I’d seen a number of rave reviews on them but, like that first skein of sock yarn, choked a bit on the price tag. I’ve purchased an entire SET of circular needles for about the same cost as 2 single pair of Signatures. But I justified the first purchase with a bit of logic that went like this: I can’t use my beloved circular needles to knit socks reenacting. There was no such thing as a circular needle in 1863, so I am forced to use DPNs. If I have to use a needle type I don’t love, why not at least use the best quality needle I can?
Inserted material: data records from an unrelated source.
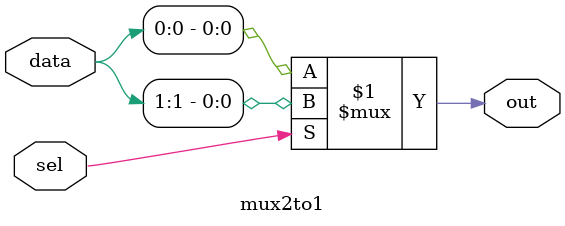
<source format=v>
module mux2to1(
    input [1:0] data,
    input sel,
    output out
);
    assign out = sel ? data[1] : data[0];
endmodule

</source>
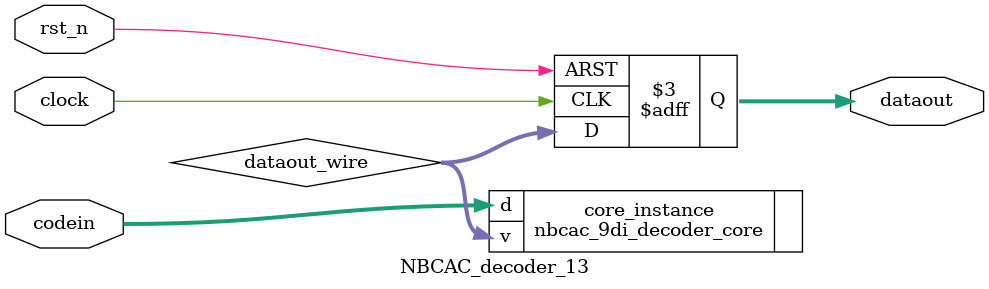
<source format=v>
module NBCAC_decoder_13(
    input wire clock,
    input wire rst_n,
    output reg [8:0] dataout,
    input wire [13:1] codein
);

    wire [8:0] dataout_wire;

    nbcac_9di_decoder_core core_instance(
        .v(dataout_wire),
        .d(codein)
    );

    //sync
    always @(posedge clock or negedge rst_n) begin
        if (~rst_n) begin
            dataout <= 0;
        end
        else begin
            dataout <= dataout_wire;
        end
    end

endmodule
</source>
SO I ordered a set of size 1 DPNs. Sure, they’re green and not exactly period correct, but they are short enough that you don’t see much of the green and unless a spectator is standing right in front of me, you really can’t tell from a distance that they aren’t period correct. So nearly $60 later (had to get a set of 5 of course), I found DPNs that don’t make me want to stab my eyes out. So they were worth it.
But I am never one to be satisfied with just ONE of something I love. SO I have been coveting other Signature needles ever since. A month or so ago they had an OOPS sale on 2 sizes of straight needles that were ordered in the incorrect colors. SO I jumped. Never mind that I haven’t once in the last 3 years used either size, especially in a straight needle, I had to have them. And they’re SO pretty. Nearly impossible to use because it turns out the kittens are positively fascinated by mama’s long pointy sticks and must attempt to assist me in every stitch, I love them. I will love them for years to come, even if it is just to pet them occasionally and enjoy their lovely shades of blue and purple.
But I needed needles I, well, need. So last week, on deciding I must knit the Epic Blanket of Insanity, I also decided I must have the best set of size one single point needles to knit it with. So I ordered the 10″ (thankfully, slightly less intriguing to the little ones than their 14″ counterparts), size one, stiletto point with tear drop ends. I got them yesterday. And I couldn’t wait to get home and test them out. And the first square of the EBI I knit with these needles seemed to flow off of them like chocolate from a fountain. And I was in love. So I declared to Mr.Me that I have found my Impact Driver of needles. And all is well.
*Mr.Me is a connoisseur of power tool the way I am a connoisseur of knitting tools. His personal favorite is his Impact Driver. It is the tool he cannot be without.